There is an ongoing market trend towards more sustainable approaches for businesses of every nature, and not just the leading corporations as was the case some 5-10 years ago.
Collaboration, sharing, engagement and efficiency are key in system and circular thinking, and will be very important in the application of CE. Digitalisation of businesses will help to support this regenerative, optimizing and exchange environment.
Stakeholders in the circular economy concept include all levels of the economy and actors within the value chain from consumers, regulators andbusinesses (including their suppliers), right through to politicians.
There are countless questions to consider in the application of CE. The ability for radical change in mind-sets and ensuring buy in from stakeholders at every level will not be simple. There is a need for metrics and methods to measure CE – how can a value be put on CE for commercial benefit to be seen? At what level should CE be measured? At what stage in the CE cycle should it be measured? Where will the boundaries be set? And how will such information then be shared at both a business and consumer level?
Entirely new methodologies for measurement may not be needed, with current methodology and approaches in place for LCAs and resource efficiency adaptable for utilisation in CE measurements. Such measurements will need to include a number of different key indicators, and be applied at a suitably high level for them to have a sufficient weight and comparability.

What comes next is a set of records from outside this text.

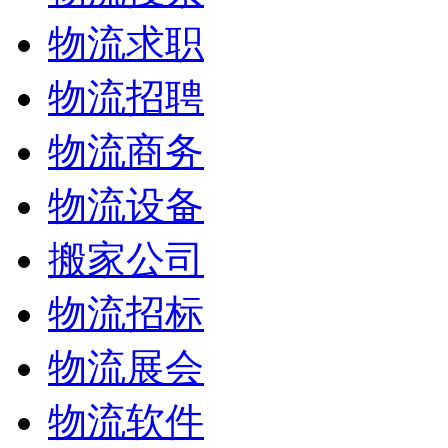
物流求职
物流招聘
物流商务
物流设备
搬家公司
物流招标
物流展会
物流软件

Some learning points from current B2B practises support CE thinking, and could be used to support with the potentially more problematic B2C area. This includes the options of providing a service rather than product offering, eg. leasing models or provision of lighting and printing services in offices.
Creation of further business models is not considered necessary, as models that support an innovative CE approach are already available – this often includes businesses within the sharing economy space, such as carpooling or the renting of spare rooms. Learning points from new and digitalized businesses, and their approaches, should be used to help to guide the more traditional businesses to embrace the CE approach.
The FSLCI is an NGO set up to bring the Life Cycle community together in a collaborative way to support the transition towards a sustainable society by promoting global, systematic and effective application of Life Cycle Innovation. Jim Fava, Chief Strategist at Anthesis, is Chair of the executive committee for FSLCI and was one of the founders.